* _Problem details_:
Output each of the following lines without any changes, in the same order.

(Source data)
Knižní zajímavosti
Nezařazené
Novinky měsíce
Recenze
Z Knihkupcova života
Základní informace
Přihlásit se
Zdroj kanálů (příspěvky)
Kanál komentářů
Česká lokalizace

* _Task result_:
Knižní zajímavosti
Nezařazené
Novinky měsíce
Recenze
Z Knihkupcova života
Základní informace
Přihlásit se
Zdroj kanálů (příspěvky)
Kanál komentářů
Česká lokalizace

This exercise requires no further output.